Maria Dueñas received an American Chemical Society Division of Analytical Chemistry Graduate Fellowship for her research in mass spectrometry imaging.
Dueñas, a graduate student in chemistry, is working to enhance the resolution of mass spectrometry imaging. The method combines a microscopy image of a sample, with mass spectrometry, which identifies the molecules within the sample.
“She is a promising future scientist and scholar, and greatly contributed in developing and applying mass spectrometry imaging technology in single cell and subcellular level high-spatial resolution,” said Young-Jin Lee, associate professor of chemistry and adviser of Dueñas. “She already published six papers and is expected to be authored in four more by the time she finishes her PhD.”
The fellowship is designed to encourage basic research, promote growth of the field and recognize future leaders in analytical chemistry.
Dueñas’ work improves the ability of scientists both to see what is in a sample as well as where in the sample it is located, which is especially useful for studying the metabolism of organisms.
“To study the metabolism of living organisms scientists usually grind their tissues and analyze it to see what compounds are present,” Dueñas said. “With that you lose spatial information because you’re grinding all the materials. With this technology, you’re able to keep the spatial resolution.”

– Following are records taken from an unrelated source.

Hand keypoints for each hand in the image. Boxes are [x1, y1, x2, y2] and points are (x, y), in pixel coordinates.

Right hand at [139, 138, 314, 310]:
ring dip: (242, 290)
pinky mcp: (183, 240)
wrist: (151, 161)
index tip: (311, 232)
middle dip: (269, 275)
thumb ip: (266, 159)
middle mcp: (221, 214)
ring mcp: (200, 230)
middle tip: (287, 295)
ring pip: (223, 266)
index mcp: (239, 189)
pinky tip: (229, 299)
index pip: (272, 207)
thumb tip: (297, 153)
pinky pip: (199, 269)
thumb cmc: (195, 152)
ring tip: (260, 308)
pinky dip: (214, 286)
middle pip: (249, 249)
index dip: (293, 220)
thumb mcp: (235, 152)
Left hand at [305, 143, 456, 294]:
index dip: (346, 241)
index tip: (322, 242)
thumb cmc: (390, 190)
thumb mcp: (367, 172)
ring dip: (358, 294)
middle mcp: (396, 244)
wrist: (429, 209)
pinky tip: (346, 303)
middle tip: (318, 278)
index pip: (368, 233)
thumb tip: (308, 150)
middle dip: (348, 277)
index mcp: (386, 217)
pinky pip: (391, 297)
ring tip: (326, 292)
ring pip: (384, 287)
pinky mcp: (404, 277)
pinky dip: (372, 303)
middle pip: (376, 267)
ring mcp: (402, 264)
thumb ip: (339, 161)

The imaging works by collecting a mass spectra using a laser at individual locations, then using computer software to generate an overall image. This can be done on any flat sample. A 3-D sample can also be created by combining many flat samples together.
Her research enhanced the resolution of the image from mass spectrometry imaging down to 5 microns/pixel. Typical current resolution is 20-100 microns/pixel. This enhancement allows scientists to see the compounds in individual cells, which is especially useful when precise information can enhance the study of the metabolism of an organism.
She is also researching how to enhance the ability to view less abundant compounds using this method. Currently the method works well for the most abundant compounds in a sample, but Dueñas is testing how to focus on the less common compounds so that all metabolites could be identified.
“We want to know how an organism functions, so in order to know that we need to go back to the basics and understand what compounds are present,” she said.